#### Excerpted text
** begin **

Shortly thereafter, digital synthesis provided more technological stability.

 

Sampling technology took sound design even further.  Any type of sound was possible.

 

Synthesis opened the floodgates to new styles of music too.  New Wave, Hop-Hop, Synth Pop and EDM to name a few, would not have existed and/or be alive today without some form of synthesis.

 

What is the point of synthesis today?

 

From a sound design perspective, synthesis allows some users to revisit the technology that influenced the soundtrack of their lives.

 

To varying degrees, synthesis provides tactile access to sound design and liberation from the confines of frozen TV dinners, er, presets.

 

IMO, the constant remains unchanged.  Synthesis is a tool an imaginative/creative person will use to facilitate sound design and/or express musical ideas.

 

Regardless of whether it is analog, digital, subtractive, additive, sample-based, waveforms, wavetables, RA, VA, etc., synthesis allows for the construction of organized noise.

** end **

#### Job
In the text on music synthesis, what does sampling technology make possible?

#### Dataset rows
** begin **

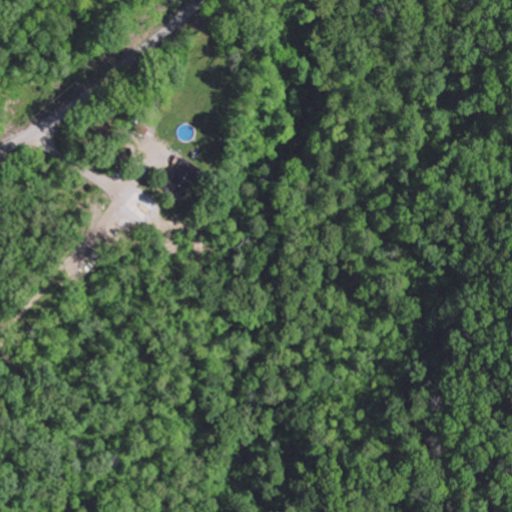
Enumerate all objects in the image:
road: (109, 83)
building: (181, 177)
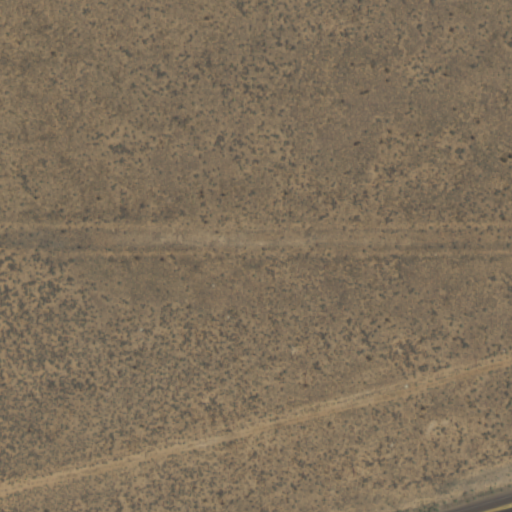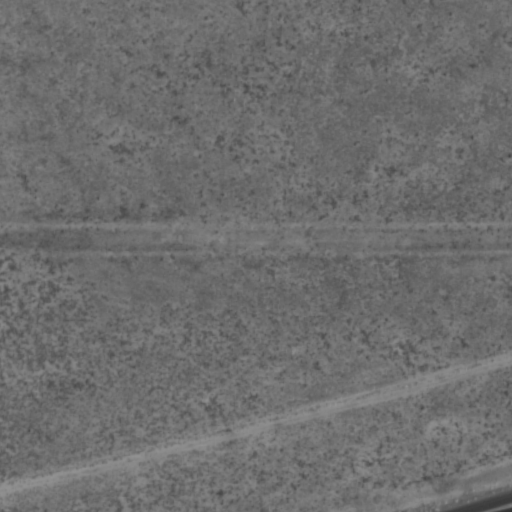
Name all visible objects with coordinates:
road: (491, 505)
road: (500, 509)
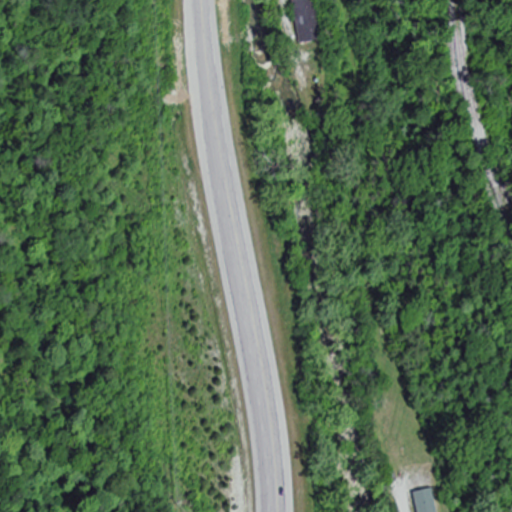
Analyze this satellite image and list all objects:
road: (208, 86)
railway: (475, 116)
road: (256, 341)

** end **
** begin **

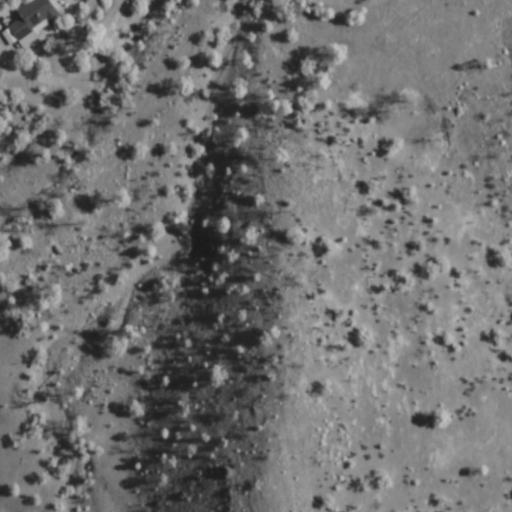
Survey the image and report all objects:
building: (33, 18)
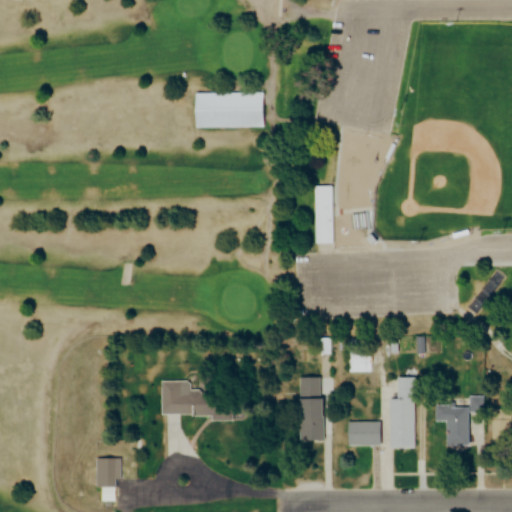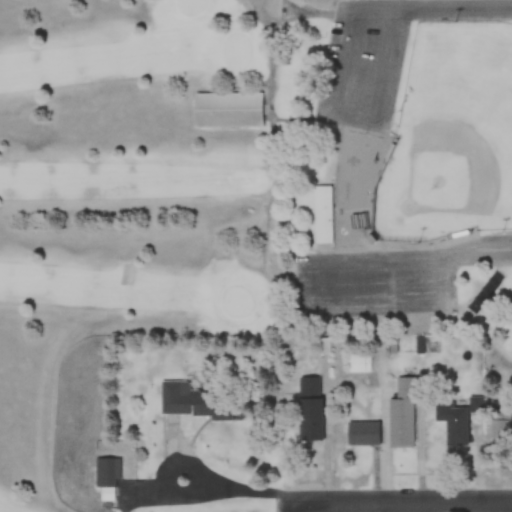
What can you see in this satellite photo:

** end **

#### The reply
Sampling technology made any type of sound possible.